▶ Records supplied:
====================
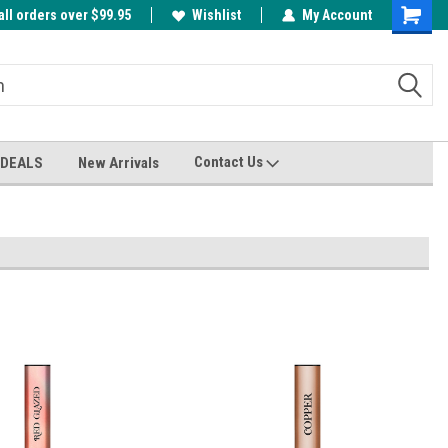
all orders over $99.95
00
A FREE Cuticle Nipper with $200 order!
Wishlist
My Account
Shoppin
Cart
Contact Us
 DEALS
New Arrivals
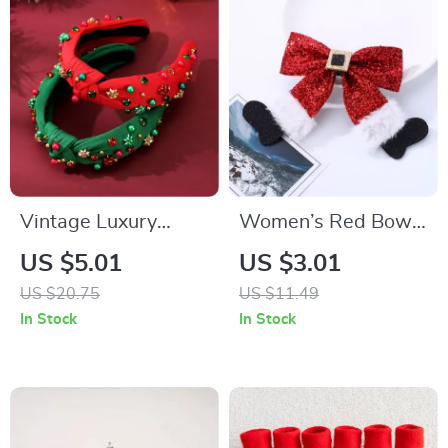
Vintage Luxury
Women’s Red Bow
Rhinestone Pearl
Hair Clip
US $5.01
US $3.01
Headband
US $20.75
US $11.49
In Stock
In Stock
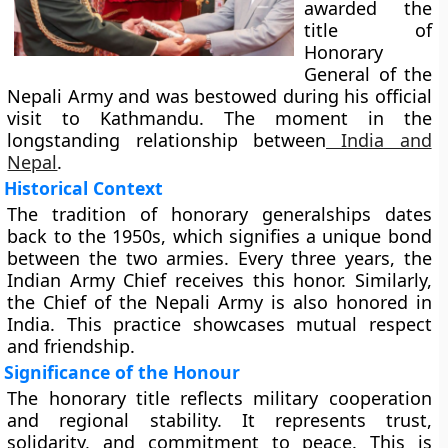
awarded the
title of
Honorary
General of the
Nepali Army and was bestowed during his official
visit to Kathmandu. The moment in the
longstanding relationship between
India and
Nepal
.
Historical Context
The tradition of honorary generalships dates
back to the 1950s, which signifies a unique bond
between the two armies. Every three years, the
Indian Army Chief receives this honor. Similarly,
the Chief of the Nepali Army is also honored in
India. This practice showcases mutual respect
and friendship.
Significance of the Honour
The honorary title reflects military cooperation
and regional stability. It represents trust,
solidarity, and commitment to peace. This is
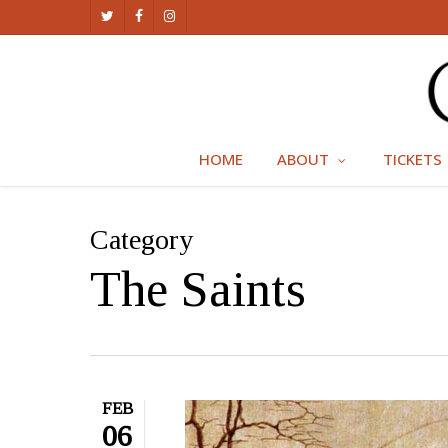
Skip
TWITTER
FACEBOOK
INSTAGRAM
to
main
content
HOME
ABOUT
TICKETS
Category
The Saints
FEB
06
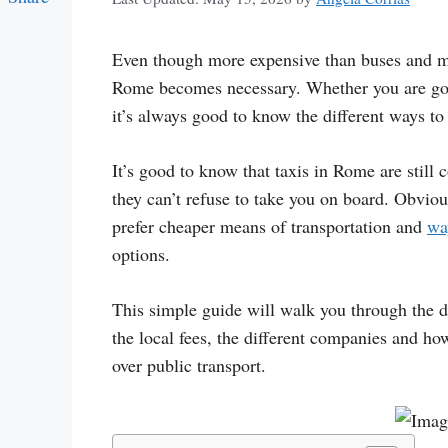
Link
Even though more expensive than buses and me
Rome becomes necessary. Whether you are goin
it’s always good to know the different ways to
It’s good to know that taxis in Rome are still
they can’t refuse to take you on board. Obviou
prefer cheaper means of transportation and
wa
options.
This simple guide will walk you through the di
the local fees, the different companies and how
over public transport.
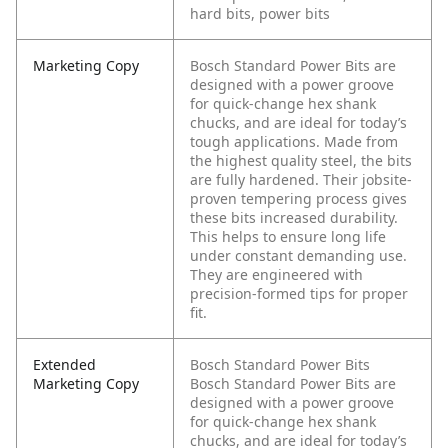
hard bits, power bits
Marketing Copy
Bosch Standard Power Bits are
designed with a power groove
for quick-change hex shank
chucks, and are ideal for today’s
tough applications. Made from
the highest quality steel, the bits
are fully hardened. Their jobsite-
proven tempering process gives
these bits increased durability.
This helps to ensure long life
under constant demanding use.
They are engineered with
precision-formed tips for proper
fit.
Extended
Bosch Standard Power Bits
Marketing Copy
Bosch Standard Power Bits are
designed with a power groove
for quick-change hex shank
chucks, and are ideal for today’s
====================
▶ Exercise instructions:
Skipping any images, write out all the data exactly.

▶ Written response:
all orders over $99.95
00
A FREE Cuticle Nipper with $200 order!
Wishlist
My Account
Shoppin
Cart
Contact Us
 DEALS
New Arrivals
Vintage Luxury
Women’s Red Bow
Rhinestone Pearl
Hair Clip
US $5.01
US $3.01
Headband
US $20.75
US $11.49
In Stock
In Stock
awarded the
title of
Honorary
General of the
Nepali Army and was bestowed during his official
visit to Kathmandu. The moment in the
longstanding relationship between
India and
Nepal
.
Historical Context
The tradition of honorary generalships dates
back to the 1950s, which signifies a unique bond
between the two armies. Every three years, the
Indian Army Chief receives this honor. Similarly,
the Chief of the Nepali Army is also honored in
India. This practice showcases mutual respect
and friendship.
Significance of the Honour
The honorary title reflects military cooperation
and regional stability. It represents trust,
solidarity, and commitment to peace. This is
Skip
TWITTER
FACEBOOK
INSTAGRAM
to
main
content
HOME
ABOUT
TICKETS
Category
The Saints
FEB
06
Link
Even though more expensive than buses and me
Rome becomes necessary. Whether you are goin
it’s always good to know the different ways to
It’s good to know that taxis in Rome are still
they can’t refuse to take you on board. Obviou
prefer cheaper means of transportation and
wa
options.
This simple guide will walk you through the di
the local fees, the different companies and how
over public transport.
hard bits, power bits
Marketing Copy
Bosch Standard Power Bits are
designed with a power groove
for quick-change hex shank
chucks, and are ideal for today’s
tough applications. Made from
the highest quality steel, the bits
are fully hardened. Their jobsite-
proven tempering process gives
these bits increased durability.
This helps to ensure long life
under constant demanding use.
They are engineered with
precision-formed tips for proper
fit.
Extended
Bosch Standard Power Bits
Marketing Copy
Bosch Standard Power Bits are
designed with a power groove
for quick-change hex shank
chucks, and are ideal for today’s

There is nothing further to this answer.